Then it is irrelevant. I'm speaking about OS includes, not hardware addresses.


Quote:
Originally Posted by Thomas Richter View Post
Oh, and you think you are the only one doing it right, and everybody else does it wrong, and you haven't tried to change your style, just as learning experience?
Do it the way you want, the others do it the way they want, it's not my problem. Everyone is free, and hopefully.
And as i told you several times, i actually tried the os includes. It ended up in such a mess i will nevermore do that.


Quote:
Originally Posted by Thomas Richter View Post
That's what I call "stubborness".
You seem to be quite a specialist in that area.


Quote:
Originally Posted by Thomas Richter View Post
I'm not sure why you want to hide them. Instead "work with them".
Try coding with a decent IDE, just as "learning experience".


Quote:
Originally Posted by Thomas Richter View Post
Symbolic names neither. Yet, they are in the source, and unlike comments, they have function.
They have function, but a function that can be abused like everything else. As i said, use the right tool for the task. It's not always the right tool.


Quote:
Originally Posted by Thomas Richter View Post
That works even better, yes. At least in most cases. In the remaining cases, you need an assembler, but even that tool need to be used properly.
There is a contradiction here : if that works even better, why did you tell you were doing a lot of asm ? According to what you've just written here, you should be doing mostly some compiled stuff, and asm for the few remaining cases.

§ **YOUR TASKS**
- A) In the forum exchange about OS includes, what does the poster replying to Thomas Richter say happened after actually trying the OS includes?
- B) Write the next part of the forum argument about OS includes and assembler coding, picking up after its final sentence.

Stored data entries

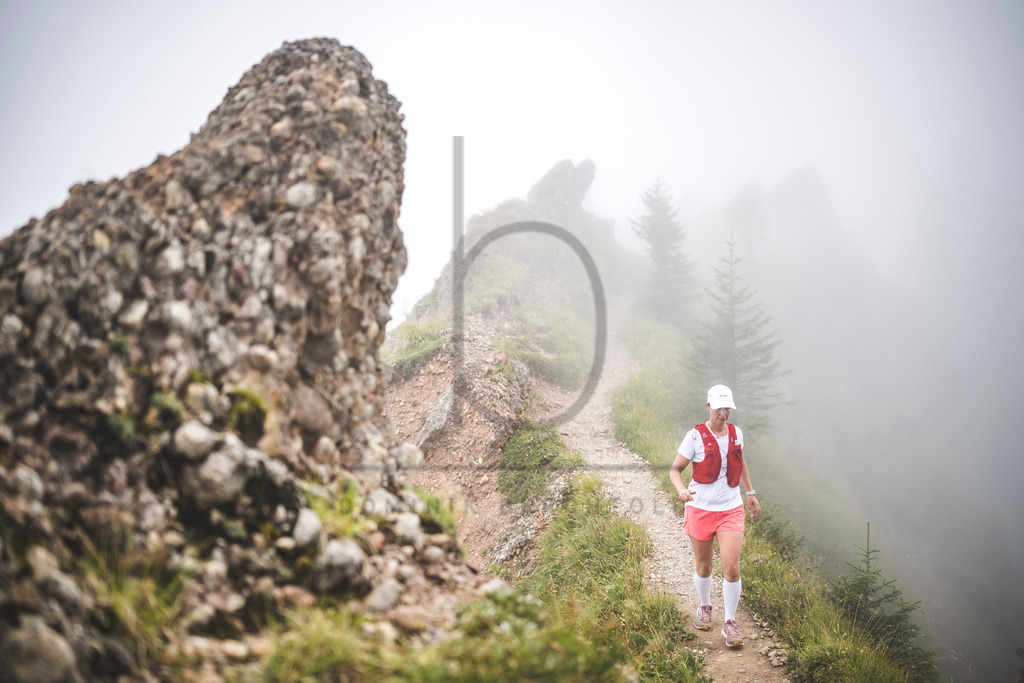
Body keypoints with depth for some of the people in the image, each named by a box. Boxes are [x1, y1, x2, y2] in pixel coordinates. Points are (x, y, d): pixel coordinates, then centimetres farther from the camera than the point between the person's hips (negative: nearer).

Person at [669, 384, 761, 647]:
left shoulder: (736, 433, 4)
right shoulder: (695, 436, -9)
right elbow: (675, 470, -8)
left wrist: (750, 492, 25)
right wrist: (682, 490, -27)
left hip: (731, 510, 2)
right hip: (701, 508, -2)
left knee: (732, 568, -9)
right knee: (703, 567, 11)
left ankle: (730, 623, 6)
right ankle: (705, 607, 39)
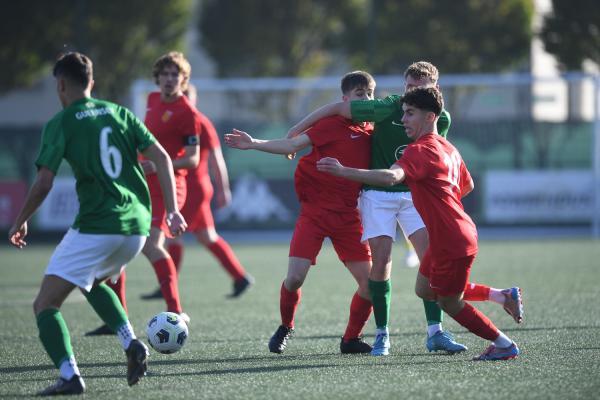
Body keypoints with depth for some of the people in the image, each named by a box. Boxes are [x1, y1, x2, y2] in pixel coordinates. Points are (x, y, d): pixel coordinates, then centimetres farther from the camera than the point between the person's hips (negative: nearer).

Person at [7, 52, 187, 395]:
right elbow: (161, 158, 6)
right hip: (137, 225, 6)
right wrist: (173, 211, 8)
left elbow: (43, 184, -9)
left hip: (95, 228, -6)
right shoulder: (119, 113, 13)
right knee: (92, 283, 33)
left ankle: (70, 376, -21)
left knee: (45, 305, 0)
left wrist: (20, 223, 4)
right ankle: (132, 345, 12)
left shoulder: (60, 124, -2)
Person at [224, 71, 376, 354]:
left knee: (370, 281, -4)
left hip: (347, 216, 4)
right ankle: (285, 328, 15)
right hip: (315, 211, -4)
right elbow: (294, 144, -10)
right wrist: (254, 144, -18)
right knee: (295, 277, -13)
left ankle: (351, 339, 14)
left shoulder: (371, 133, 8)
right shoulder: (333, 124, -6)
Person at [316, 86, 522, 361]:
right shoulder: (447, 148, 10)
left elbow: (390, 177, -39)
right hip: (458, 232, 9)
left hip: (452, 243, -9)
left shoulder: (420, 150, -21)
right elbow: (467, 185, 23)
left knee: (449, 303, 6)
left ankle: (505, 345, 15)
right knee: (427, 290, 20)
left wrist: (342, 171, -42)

§ **RESPONSES TO THE TASKS**
- A) It ended up in such a mess that the poster will never do that again.

- B)
Quote:
Originally Posted by Thomas Richter View Post
It does not matter whether that is 6502, 68k, i386, x64 or arm. Don't tell me that these are "different languages". There is a common principle why you use telling names and not numbers.
Still not "many others" doing it...


Quote:
Originally Posted by Thomas Richter View Post
It's the job of the debugger to show symbolic names. It's not hard to do that with library offsets, every debugger I know does that. It's not hard to find and run a source level debugger either.
Library offsets are only a small part of it. And debuggers are not immune to getting them wrong. Of course, as i already stated, they sometimes just can't do the job. What do you prefer : a solution that always work or one that sometimes fail ?


Quote:
Originally Posted by Thomas Richter View Post
FOr consistency, you use the least readable version?
Invalid argument (petitio principii). I have not in any manner agreed that it's harder to read.


Quote:
Originally Posted by Thomas Richter View Post
Actually, the innvation was to *have* symbolic names. With your approach, people would still use punch cards. The innovation is "let the computer do the job".
Invalid argument (straw man fallacy). I never told all kinds of symbolic names were useless.


Quote:
Originally Posted by Thomas Richter View Post
So what's so bad about Os includes and what's so great about your includes? Where is your "consistency"? Where is the "Oh, I remember in 5 years what the $18 in my code was good for?".
Remember : if the $18 isn't super obvious then there is a comment next to it.


Quote:
Originally Posted by Thomas Richter View Post
Yes, they do. They make sources readable and self-documenting. Not that I'm saying that for the first time.
Invalid argument (ad nauseam).


Quote:
Originally Posted by Thomas Richter View Post
It's actually quite the reverse. If I use symbolic names, the program remains working even after a change. Otherwise, I have to search for numbers, and as I don't know what the number was good for...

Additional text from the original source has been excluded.